Updated: 2020-06-29

The core of a distributed storage system

  • sharding strategy
  • metadata storage


3 types of storage: block storage, file storage, object storage(blob=binary large object)

The unit of these 3 types:

  • block storage: evenly sized chunks.
  • file storage: a hierarchy of files in folders
  • blob/object storage: immutable objects, e.g. images, audio or other multimedia objects; sometimes binary executable code is stored as a blob.

Example of storage systems

  • Online Transaction Processing Databases (OLTP)

    • Facebook Graph, mission critical, strong consistency, core services
  • Semi-online Light Transaction Processing Databases (SLTP)

    • Facebook Messages and Facebook Time Series
  • Immutable DataStore

    • Photos, videos, etc
  • Analytics DataStore

    • Data Warehouse, Logs storage

Facebook example. This is adapted from this slide

Service Technology Bottlenecks Latency Consistency Durability
Facebook Graph MySQL/TAO Random read IOPS few ms quickly consistent across data centers no data loss
Messages and Time Series HBase and HDFS Write IOPS/storage capacity < 200 ms consistent within a data center no data loss
Photos / Videos Haystack storage capacity < 250 ms immutable no data loss
Data Warehouse Hive / Presto / HDFS storage capacity < 1min not consistent across data centers no silent data loss

Amazon's Offerings

  • S3: object storage
  • EBS: block storage
  • EFS: file storage

EBS and S3

  • EBS: high latency(comparing to databases)
  • EBS is mountable storage; it can be mounted as a device to an EC2 instance, NAS
  • S3 not mountable, a storage service, not a device
  • EBS can be thought of as external hard drive, while S3 is more akin to DropBox
  • Glacier is S3 for archived files.

Google's Offerings

  • Google Cloud Storage: object storage
  • Google Cloud Filestore: file storage
  • Persistent Disk: block storage

Redhat's Offerings

  • Gluster: scalable file storage with object capabilities
  • Ceph: object first, scalable object storage with block and file capabilities.

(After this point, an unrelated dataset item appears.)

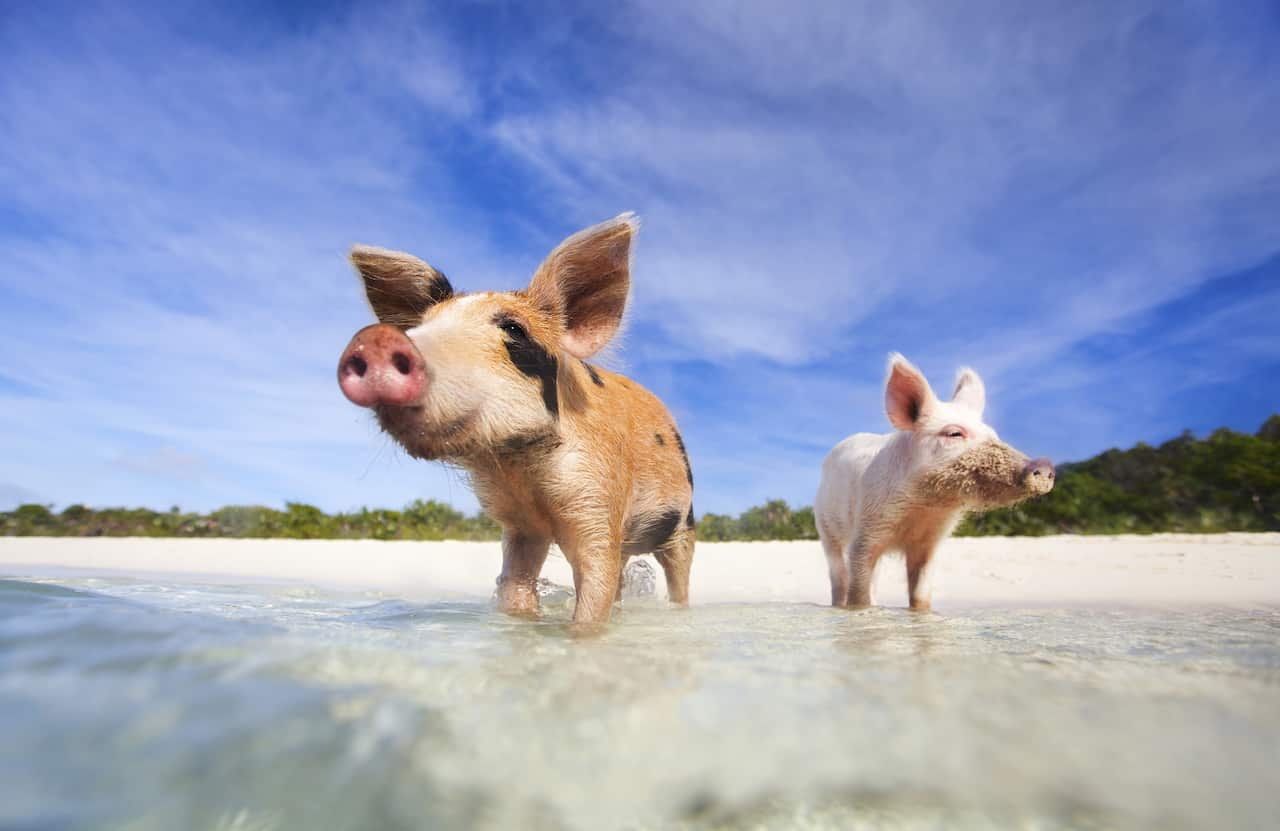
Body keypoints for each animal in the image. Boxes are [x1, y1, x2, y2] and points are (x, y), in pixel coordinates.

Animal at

    • CephFS: a POSIX-compliant network file system

Ceph and Gluster are both SDS(Software-defined Storage). Ceph is for shorter-term stoarge and more frequent user access. Gluster should not be used for something transactional, like a database or something that depends on really strict locking.

Redhat recommends XFS, not ZFS.

Distributed File Systems

Distributed file systems: GFS, Colossus, Alluxio, CephFS, HDFS

  • Cluster level, fault tolerant, distributed file systems:

    • append only
    • not for structured data(use database instead)
    • not optimized for small files
    • cluster level, not data center level, data destroyed after the cluster turns down
  • HDFS is the open source version of GFS(Google File System)
  • Colossus is the successor of GFS
  • Spanner uses Colossus to store its tablets

Open-source Projects


  • DAS: Directly Attached Storage.
  • NAS: Network Attached Storage.